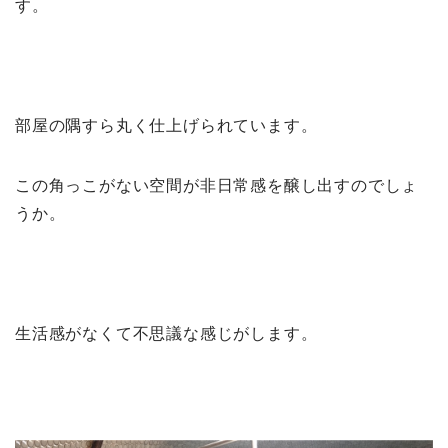
す。
部屋の隅すら丸く仕上げられています。
この角っこがない空間が非日常感を醸し出すのでしょ
うか。
生活感がなくて不思議な感じがします。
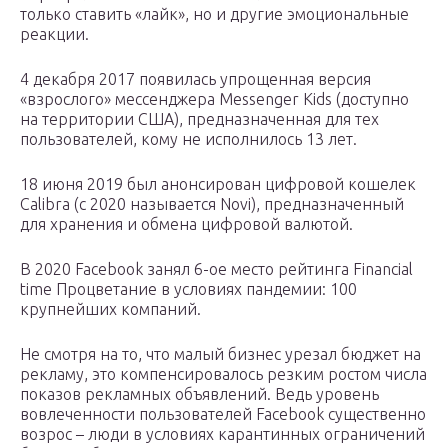
только ставить «лайк», но и другие эмоциональные
реакции.
4 декабря 2017 появилась упрощенная версия
«взрослого» мессенджера Messenger Kids (доступно
на территории США), предназначенная для тех
пользователей, кому не исполнилось 13 лет.
18 июня 2019 был анонсирован цифровой кошелек
Calibra (с 2020 называется Novi), предназначенный
для хранения и обмена цифровой валютой.
В 2020 Facebook занял 6-ое место рейтинга Financial
time Процветание в условиях пандемии: 100
крупнейших компаний.
Не смотря на то, что малый бизнес урезал бюджет на
рекламу, это компенсировалось резким ростом числа
показов рекламных объявлений. Ведь уровень
вовлеченности пользователей Facebook существенно
возрос – люди в условиях карантинных ограничений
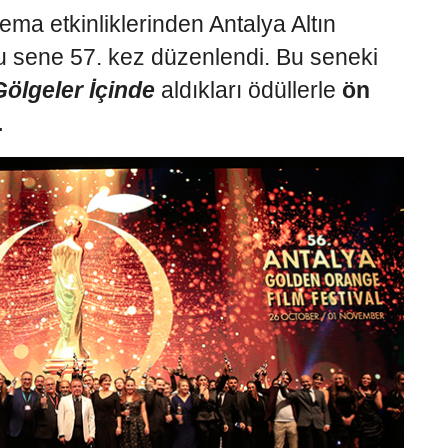
ema etkinliklerinden Antalya Altın
bu sene 57. kez düzenlendi. Bu seneki
Gölgeler İçinde
aldıkları ödüllerle
ön
.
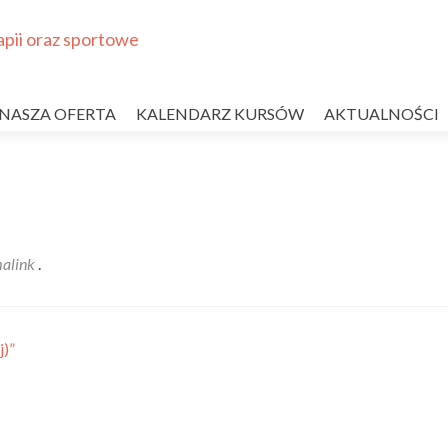
NASZA OFERTA
KALENDARZ KURSÓW
AKTUALNOŚCI
alink
.
j)”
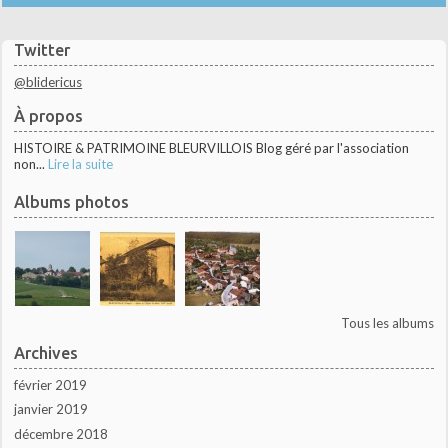
Twitter
@blidericus
À propos
HISTOIRE & PATRIMOINE BLEURVILLOIS Blog géré par l'association
non...
Lire la suite
Albums photos
Tous les albums
Archives
février 2019
janvier 2019
décembre 2018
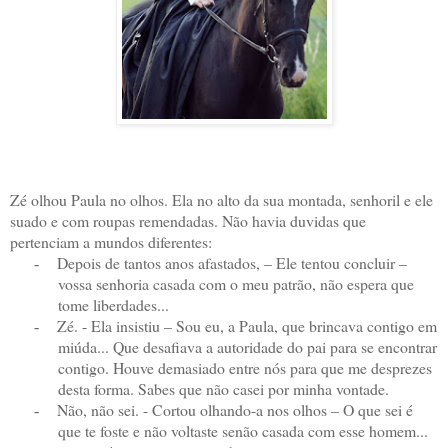
Zé olhou Paula no olhos. Ela no alto da sua montada, senhoril e ele
suado e com roupas remendadas. Não havia duvidas que
pertenciam a mundos diferentes:
Depois de tantos anos afastados, – Ele tentou concluir –
-
vossa senhoria casada com o meu patrão, não espera que
tome liberdades...
Zé. - Ela insistiu – Sou eu, a Paula, que brincava contigo em
-
miúda... Que desafiava a autoridade do pai para se encontrar
contigo. Houve demasiado entre nós para que me desprezes
desta forma. Sabes que não casei por minha vontade.
Não, não sei. - Cortou olhando-a nos olhos – O que sei é
-
que te foste e não voltaste senão casada com esse homem...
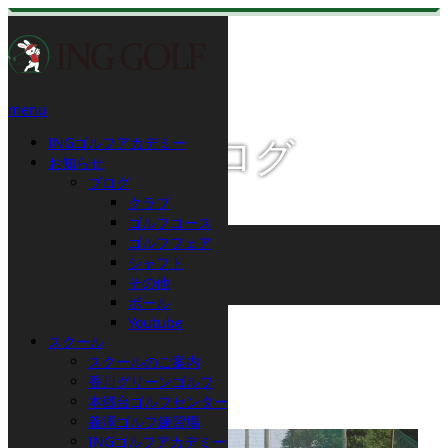
menu
INGゴルフアカデミー
スタッフブログ
お知らせ
ブログ
クラブ
ゴルフコース
ホーム
ゴルフフェア
ブログ
シャフト
その他
その他
元気です
ボール
Youtube
2013.08.9
スクール
スクールのご案内
元気です
香川グリーンゴルフ
本郷台ゴルフセンター
義澤ゴルフ練習場
INGゴルフアカデミー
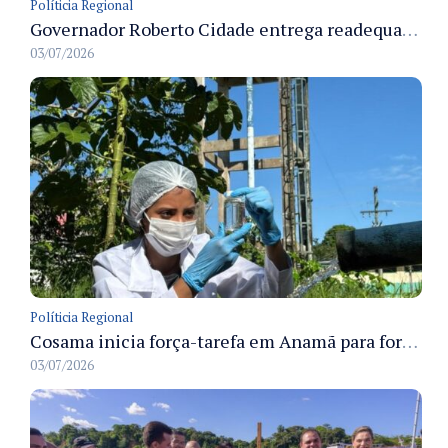
Políticia Regional
Governador Roberto Cidade entrega readequação do ambulatório da FCecon e amplia capacidade de atendimento oncológico em Manaus
03/07/2026
Políticia Regional
Cosama inicia força-tarefa em Anamã para fortalecer abastecimento de água e segurança hídrica da população
03/07/2026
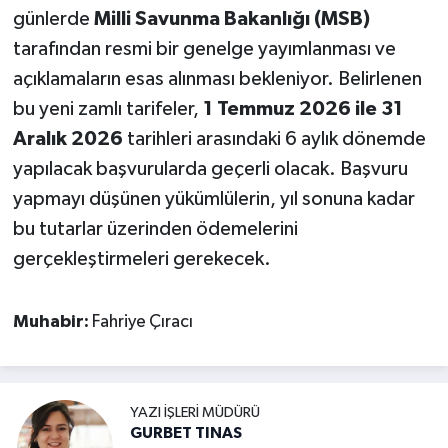
günlerde
Milli Savunma Bakanlığı (MSB)
tarafından resmi bir genelge yayımlanması ve
açıklamaların esas alınması bekleniyor. Belirlenen
bu yeni zamlı tarifeler,
1 Temmuz 2026 ile 31
Aralık 2026
tarihleri arasındaki 6 aylık dönemde
yapılacak başvurularda geçerli olacak. Başvuru
yapmayı düşünen yükümlülerin, yıl sonuna kadar
bu tutarlar üzerinden ödemelerini
gerçekleştirmeleri gerekecek.
Muhabir:
Fahriye Çıracı
YAZI İŞLERI MÜDÜRÜ
GURBET TINAS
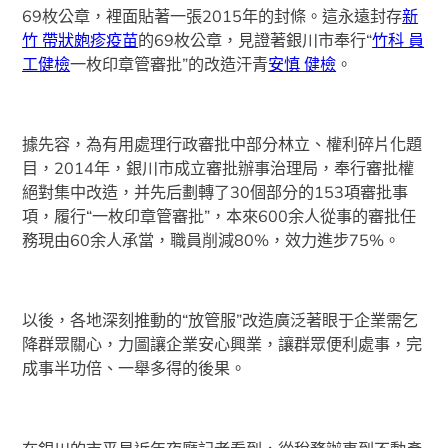
69枚公章，裡面貼著一張2015年的封條。這永遠封存
新
竹 帶狀皰疹疫苗
的69枚公章，見證著銀川市奉行“
竹科 員
工健檢
一枚印章管審批”的改造汗青
安慎 健檢
。
據先容，為有用處理行政審批中部分林立、權利碎片化題
目，2014年，銀川市成立審批辦事治理局，奉行審批權
絕對集中改造，并先后劃轉了30個部分的153項審批事
項，履行“一枚印章管審批”，本來600余人從事的審批任
務現由60余人承當，職員削減80%，效力進步75%。
以後，各地深刻推動的“放管服”改造廣泛著眼于企業需乞
降群眾關心，力圖讓企業安心興業，讓群眾便利處事，完
成事半功倍、一舉多得的後果。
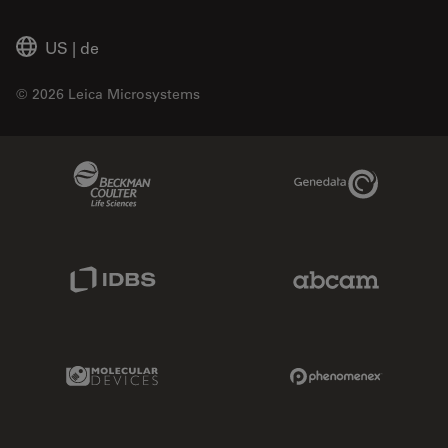
US
|
de
© 2026 Leica Microsystems
Beckman Coulter Link
Genedata Link
IDBS Link
Abcam Limited
Molecular Devices Link
Phenomenex L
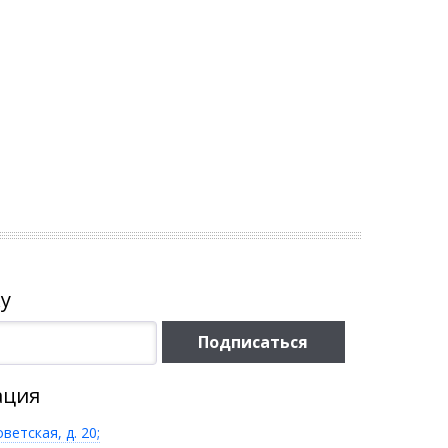
у
Подписаться
ация
оветская, д. 20;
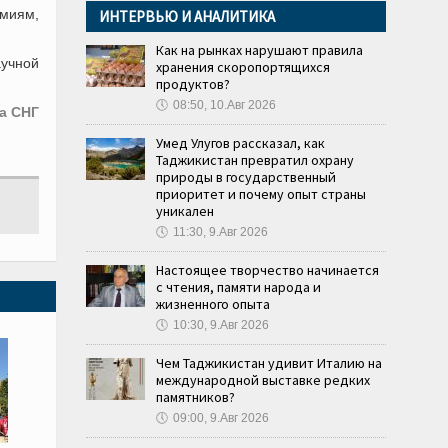
емиям,
ИНТЕРВЬЮ И АНАЛИТИКА
Как на рынках нарушают правила
аучной
хранения скоропортящихся
продуктов?
🕔
08:50, 10.Авг 2026
а СНГ
Умед Улугов рассказал, как
Таджикистан превратил охрану
природы в государственный
приоритет и почему опыт страны
уникален
🕔
11:30, 9.Авг 2026
Настоящее творчество начинается
с чтения, памяти народа и
жизненного опыта
🕔
10:30, 9.Авг 2026
Чем Таджикистан удивит Италию на
международной выставке редких
памятников?
🕔
09:00, 9.Авг 2026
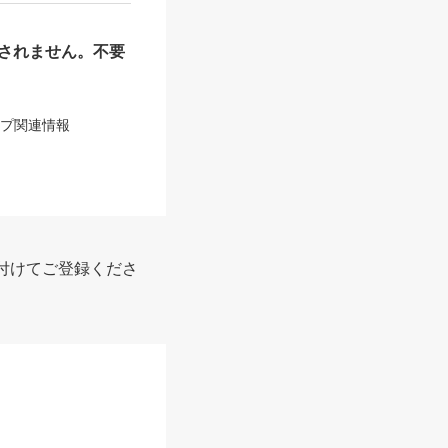
されません。不要
ップ関連情報
付けてご登録くださ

----------

• **Try it**: Render the records from their start through the line containing "que te foste", inclusive, as a Markdown table with a Line column for the row number and a Text column for the line itself, omitting blank lines and leaving out the pictures.

• **Answer section**:
| Line | Text |
|---|---|
| 1 | す。 |
| 2 | 部屋の隅すら丸く仕上げられています。 |
| 3 | この角っこがない空間が非日常感を醸し出すのでしょ |
| 4 | うか。 |
| 5 | 生活感がなくて不思議な感じがします。 |
| 6 | только ставить «лайк», но и другие эмоциональные |
| 7 | реакции. |
| 8 | 4 декабря 2017 появилась упрощенная версия |
| 9 | «взрослого» мессенджера Messenger Kids (доступно |
| 10 | на территории США), предназначенная для тех |
| 11 | пользователей, кому не исполнилось 13 лет. |
| 12 | 18 июня 2019 был анонсирован цифровой кошелек |
| 13 | Calibra (с 2020 называется Novi), предназначенный |
| 14 | для хранения и обмена цифровой валютой. |
| 15 | В 2020 Facebook занял 6-ое место рейтинга Financial |
| 16 | time Процветание в условиях пандемии: 100 |
| 17 | крупнейших компаний. |
| 18 | Не смотря на то, что малый бизнес урезал бюджет на |
| 19 | рекламу, это компенсировалось резким ростом числа |
| 20 | показов рекламных объявлений. Ведь уровень |
| 21 | вовлеченности пользователей Facebook существенно |
| 22 | возрос – люди в условиях карантинных ограничений |
| 23 | ema etkinliklerinden Antalya Altın |
| 24 | bu sene 57. kez düzenlendi. Bu seneki |
| 25 | Gölgeler İçinde |
| 26 | aldıkları ödüllerle |
| 27 | ön |
| 28 | . |
| 29 | NASZA OFERTA |
| 30 | KALENDARZ KURSÓW |
| 31 | AKTUALNOŚCI |
| 32 | alink |
| 33 | . |
| 34 | j)” |
| 35 | Twitter |
| 36 | @blidericus |
| 37 | À propos |
| 38 | HISTOIRE & PATRIMOINE BLEURVILLOIS Blog géré par l'association |
| 39 | non... |
| 40 | Lire la suite |
| 41 | Albums photos |
| 42 | Tous les albums |
| 43 | Archives |
| 44 | février 2019 |
| 45 | janvier 2019 |
| 46 | décembre 2018 |
| 47 | Zé olhou Paula no olhos. Ela no alto da sua montada, senhoril e ele |
| 48 | suado e com roupas remendadas. Não havia duvidas que |
| 49 | pertenciam a mundos diferentes: |
| 50 | Depois de tantos anos afastados, – Ele tentou concluir – |
| 51 | - |
| 52 | vossa senhoria casada com o meu patrão, não espera que |
| 53 | tome liberdades... |
| 54 | Zé. - Ela insistiu – Sou eu, a Paula, que brincava contigo em |
| 55 | - |
| 56 | miúda... Que desafiava a autoridade do pai para se encontrar |
| 57 | contigo. Houve demasiado entre nós para que me desprezes |
| 58 | desta forma. Sabes que não casei por minha vontade. |
| 59 | Não, não sei. - Cortou olhando-a nos olhos – O que sei é |
| 60 | - |
| 61 | que te foste e não voltaste senão casada com esse homem... |